*** Data for this task ***

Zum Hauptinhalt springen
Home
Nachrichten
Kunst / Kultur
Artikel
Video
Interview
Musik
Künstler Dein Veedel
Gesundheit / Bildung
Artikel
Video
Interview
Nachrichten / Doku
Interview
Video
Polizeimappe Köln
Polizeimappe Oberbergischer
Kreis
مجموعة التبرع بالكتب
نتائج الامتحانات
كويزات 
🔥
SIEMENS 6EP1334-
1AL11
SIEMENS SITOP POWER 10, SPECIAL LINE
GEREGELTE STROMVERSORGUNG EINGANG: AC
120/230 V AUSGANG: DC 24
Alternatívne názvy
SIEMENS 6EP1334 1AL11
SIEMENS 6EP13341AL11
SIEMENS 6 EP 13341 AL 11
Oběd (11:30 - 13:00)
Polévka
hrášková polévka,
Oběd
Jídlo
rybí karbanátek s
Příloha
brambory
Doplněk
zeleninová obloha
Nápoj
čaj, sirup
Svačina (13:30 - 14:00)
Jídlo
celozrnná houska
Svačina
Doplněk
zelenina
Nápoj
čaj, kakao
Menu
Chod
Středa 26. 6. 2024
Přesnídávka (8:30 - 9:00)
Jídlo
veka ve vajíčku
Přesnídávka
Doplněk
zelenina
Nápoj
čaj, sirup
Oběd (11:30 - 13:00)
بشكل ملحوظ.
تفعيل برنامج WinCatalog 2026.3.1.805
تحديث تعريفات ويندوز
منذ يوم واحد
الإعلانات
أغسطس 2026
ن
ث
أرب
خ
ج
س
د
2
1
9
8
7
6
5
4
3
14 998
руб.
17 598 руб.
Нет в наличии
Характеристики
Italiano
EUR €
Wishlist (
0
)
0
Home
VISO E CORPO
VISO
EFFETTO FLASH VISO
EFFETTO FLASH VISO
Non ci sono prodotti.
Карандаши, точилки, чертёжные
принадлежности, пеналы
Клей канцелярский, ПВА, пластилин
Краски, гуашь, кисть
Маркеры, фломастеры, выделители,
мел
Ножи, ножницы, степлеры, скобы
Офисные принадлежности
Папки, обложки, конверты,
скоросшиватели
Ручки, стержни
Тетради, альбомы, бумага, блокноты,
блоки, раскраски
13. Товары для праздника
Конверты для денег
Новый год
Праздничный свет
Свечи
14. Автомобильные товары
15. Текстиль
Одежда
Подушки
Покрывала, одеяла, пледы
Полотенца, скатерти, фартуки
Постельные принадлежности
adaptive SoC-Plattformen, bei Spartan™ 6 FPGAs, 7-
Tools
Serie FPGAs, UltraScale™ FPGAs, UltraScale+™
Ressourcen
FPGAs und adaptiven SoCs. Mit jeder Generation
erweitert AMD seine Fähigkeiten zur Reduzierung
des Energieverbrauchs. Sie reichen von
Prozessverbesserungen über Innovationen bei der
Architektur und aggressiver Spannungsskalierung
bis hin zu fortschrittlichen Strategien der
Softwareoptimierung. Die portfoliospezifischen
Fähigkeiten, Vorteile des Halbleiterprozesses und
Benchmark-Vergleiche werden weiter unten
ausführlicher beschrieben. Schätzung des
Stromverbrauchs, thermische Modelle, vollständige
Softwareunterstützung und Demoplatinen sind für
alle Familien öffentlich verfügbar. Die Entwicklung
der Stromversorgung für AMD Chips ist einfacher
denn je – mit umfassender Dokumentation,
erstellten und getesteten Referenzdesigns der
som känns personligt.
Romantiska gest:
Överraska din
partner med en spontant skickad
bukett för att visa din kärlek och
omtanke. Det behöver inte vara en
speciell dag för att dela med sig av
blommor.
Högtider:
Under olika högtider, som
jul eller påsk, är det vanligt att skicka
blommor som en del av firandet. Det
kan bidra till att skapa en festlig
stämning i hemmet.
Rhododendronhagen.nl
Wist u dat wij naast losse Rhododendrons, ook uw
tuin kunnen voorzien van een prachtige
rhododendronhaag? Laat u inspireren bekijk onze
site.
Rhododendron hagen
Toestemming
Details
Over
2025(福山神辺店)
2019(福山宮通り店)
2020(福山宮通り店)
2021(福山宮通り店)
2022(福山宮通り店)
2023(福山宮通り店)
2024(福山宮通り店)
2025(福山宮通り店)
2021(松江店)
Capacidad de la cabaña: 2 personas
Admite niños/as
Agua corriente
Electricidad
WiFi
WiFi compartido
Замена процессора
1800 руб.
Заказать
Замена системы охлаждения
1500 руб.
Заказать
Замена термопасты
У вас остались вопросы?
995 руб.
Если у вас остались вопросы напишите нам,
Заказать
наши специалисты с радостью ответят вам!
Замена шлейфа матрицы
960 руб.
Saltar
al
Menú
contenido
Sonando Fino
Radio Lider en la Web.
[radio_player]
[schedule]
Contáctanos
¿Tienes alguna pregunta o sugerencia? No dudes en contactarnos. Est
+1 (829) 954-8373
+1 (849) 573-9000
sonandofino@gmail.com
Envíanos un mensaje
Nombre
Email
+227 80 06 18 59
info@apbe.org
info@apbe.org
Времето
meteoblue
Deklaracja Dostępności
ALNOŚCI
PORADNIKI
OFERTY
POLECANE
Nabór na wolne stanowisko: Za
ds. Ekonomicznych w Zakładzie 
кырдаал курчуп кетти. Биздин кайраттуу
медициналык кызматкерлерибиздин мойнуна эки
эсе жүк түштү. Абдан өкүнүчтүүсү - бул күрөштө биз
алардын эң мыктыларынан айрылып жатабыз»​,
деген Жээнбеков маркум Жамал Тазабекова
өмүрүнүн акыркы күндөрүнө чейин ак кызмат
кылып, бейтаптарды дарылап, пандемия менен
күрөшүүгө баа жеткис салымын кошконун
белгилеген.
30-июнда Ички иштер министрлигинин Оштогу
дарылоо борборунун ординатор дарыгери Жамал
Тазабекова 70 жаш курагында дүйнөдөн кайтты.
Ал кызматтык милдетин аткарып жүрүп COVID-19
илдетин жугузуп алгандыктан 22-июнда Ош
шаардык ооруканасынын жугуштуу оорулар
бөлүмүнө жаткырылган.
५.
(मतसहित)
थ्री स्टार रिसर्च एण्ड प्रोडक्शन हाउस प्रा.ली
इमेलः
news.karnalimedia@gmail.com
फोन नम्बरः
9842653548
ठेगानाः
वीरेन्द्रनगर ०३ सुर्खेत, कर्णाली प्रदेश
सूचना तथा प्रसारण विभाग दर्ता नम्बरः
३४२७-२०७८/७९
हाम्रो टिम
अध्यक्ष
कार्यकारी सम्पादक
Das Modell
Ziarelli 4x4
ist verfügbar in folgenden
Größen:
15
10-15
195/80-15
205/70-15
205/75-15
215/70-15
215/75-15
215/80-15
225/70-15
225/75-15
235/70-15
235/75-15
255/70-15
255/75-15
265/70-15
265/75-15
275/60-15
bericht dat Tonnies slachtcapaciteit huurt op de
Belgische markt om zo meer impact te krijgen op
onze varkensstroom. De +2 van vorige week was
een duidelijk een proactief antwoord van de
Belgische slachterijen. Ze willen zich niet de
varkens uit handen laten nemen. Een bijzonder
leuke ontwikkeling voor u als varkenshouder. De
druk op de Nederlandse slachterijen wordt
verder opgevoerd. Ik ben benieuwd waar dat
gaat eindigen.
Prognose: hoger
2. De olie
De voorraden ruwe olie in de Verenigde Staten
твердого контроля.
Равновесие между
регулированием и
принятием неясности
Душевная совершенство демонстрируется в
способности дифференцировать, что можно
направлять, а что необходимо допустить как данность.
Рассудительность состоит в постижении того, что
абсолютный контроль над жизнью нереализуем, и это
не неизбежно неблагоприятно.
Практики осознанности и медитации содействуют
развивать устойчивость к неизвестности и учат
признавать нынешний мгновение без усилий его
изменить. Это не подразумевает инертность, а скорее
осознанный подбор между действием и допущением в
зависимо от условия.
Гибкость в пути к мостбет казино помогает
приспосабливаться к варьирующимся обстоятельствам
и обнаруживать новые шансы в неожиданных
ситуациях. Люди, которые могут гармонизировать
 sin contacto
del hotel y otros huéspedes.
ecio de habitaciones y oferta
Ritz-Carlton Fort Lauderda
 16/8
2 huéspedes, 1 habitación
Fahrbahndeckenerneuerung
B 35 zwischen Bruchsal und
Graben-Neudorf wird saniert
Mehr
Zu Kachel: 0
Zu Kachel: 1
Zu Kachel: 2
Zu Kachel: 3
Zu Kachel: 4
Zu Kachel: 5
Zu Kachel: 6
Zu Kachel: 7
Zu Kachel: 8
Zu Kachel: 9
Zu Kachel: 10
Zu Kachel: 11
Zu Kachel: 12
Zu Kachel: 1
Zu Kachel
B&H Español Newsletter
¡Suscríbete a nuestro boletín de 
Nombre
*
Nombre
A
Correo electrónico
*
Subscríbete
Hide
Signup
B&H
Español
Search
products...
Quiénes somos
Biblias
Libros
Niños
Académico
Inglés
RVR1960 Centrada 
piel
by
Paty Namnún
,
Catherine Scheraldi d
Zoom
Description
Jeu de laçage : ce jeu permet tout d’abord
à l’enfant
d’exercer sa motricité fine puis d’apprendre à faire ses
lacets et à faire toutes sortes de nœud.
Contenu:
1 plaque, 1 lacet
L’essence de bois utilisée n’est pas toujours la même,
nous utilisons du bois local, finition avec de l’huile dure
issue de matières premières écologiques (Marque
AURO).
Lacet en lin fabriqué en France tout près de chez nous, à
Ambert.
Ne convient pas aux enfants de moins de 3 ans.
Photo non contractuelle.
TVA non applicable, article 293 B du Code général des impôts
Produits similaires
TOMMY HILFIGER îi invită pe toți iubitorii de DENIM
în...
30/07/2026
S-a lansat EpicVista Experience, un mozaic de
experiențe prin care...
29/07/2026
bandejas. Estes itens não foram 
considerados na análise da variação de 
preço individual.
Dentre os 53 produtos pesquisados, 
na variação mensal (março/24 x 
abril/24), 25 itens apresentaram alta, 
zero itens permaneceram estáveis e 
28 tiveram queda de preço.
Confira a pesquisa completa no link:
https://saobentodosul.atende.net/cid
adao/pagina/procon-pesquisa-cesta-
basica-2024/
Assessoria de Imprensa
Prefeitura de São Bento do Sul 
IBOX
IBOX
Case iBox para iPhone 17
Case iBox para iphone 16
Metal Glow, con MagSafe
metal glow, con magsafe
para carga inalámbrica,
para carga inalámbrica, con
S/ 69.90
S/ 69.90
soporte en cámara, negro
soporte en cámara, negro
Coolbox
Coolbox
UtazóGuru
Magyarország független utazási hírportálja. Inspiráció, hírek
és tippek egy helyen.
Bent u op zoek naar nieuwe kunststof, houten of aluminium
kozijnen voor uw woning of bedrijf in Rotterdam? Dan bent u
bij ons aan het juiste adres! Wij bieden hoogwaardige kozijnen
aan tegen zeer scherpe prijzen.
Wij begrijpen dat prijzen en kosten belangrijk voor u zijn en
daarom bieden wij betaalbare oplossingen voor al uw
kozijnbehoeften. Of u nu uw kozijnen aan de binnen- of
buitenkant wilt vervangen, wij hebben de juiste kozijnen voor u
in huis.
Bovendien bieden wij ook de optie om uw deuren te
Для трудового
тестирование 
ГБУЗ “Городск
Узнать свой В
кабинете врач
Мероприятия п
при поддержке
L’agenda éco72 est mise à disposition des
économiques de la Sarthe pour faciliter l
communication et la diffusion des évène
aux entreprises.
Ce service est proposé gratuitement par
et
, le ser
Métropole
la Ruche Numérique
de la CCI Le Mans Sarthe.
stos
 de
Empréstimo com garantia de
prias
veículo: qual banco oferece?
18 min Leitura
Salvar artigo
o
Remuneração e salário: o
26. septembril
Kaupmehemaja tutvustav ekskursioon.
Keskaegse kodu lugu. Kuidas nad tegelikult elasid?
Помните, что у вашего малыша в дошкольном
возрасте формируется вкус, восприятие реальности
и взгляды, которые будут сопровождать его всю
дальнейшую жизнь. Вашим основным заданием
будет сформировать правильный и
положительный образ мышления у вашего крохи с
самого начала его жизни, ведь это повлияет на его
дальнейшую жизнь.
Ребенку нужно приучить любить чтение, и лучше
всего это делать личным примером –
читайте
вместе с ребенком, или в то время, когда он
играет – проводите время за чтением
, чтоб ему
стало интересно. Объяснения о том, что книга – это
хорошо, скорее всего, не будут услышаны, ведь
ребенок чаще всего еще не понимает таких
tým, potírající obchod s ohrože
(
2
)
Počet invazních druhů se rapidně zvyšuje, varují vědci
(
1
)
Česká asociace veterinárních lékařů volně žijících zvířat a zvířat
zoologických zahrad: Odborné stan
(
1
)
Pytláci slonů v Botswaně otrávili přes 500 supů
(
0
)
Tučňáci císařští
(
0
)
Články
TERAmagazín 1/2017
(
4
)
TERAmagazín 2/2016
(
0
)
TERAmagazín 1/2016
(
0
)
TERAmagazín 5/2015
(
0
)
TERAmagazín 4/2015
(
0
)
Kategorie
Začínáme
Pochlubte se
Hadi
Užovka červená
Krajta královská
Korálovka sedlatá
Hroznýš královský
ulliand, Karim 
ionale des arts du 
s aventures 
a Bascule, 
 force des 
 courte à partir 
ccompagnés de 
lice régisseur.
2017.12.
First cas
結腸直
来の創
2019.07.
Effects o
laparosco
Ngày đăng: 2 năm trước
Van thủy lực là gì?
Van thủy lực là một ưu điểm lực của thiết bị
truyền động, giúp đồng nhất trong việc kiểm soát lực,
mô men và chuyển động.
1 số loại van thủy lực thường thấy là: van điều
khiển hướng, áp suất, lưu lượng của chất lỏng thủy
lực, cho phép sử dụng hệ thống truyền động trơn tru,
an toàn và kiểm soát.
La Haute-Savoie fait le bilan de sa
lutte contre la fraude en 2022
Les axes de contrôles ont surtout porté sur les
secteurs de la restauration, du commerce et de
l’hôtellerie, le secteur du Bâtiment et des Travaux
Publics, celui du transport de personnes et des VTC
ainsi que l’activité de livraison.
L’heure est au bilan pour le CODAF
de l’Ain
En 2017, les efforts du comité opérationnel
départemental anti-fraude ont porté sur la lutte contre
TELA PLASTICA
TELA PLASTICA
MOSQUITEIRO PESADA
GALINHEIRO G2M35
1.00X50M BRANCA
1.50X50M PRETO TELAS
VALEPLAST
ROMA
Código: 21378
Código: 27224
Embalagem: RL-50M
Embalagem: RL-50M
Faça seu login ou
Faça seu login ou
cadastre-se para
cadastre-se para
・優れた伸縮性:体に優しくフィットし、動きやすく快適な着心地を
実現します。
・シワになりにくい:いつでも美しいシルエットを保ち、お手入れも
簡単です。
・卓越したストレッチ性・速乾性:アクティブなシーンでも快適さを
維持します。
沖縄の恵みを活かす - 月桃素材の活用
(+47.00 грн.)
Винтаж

***

### The problem
Write out exactly the lines above between the line with "Рассудительность состоит в" and the line with "изменить. Это не", inclusive, and nothing beyond them.

### Exercise output
Рассудительность состоит в постижении того, что
абсолютный контроль над жизнью нереализуем, и это
не неизбежно неблагоприятно.
Практики осознанности и медитации содействуют
развивать устойчивость к неизвестности и учат
признавать нынешний мгновение без усилий его
изменить. Это не подразумевает инертность, а скорее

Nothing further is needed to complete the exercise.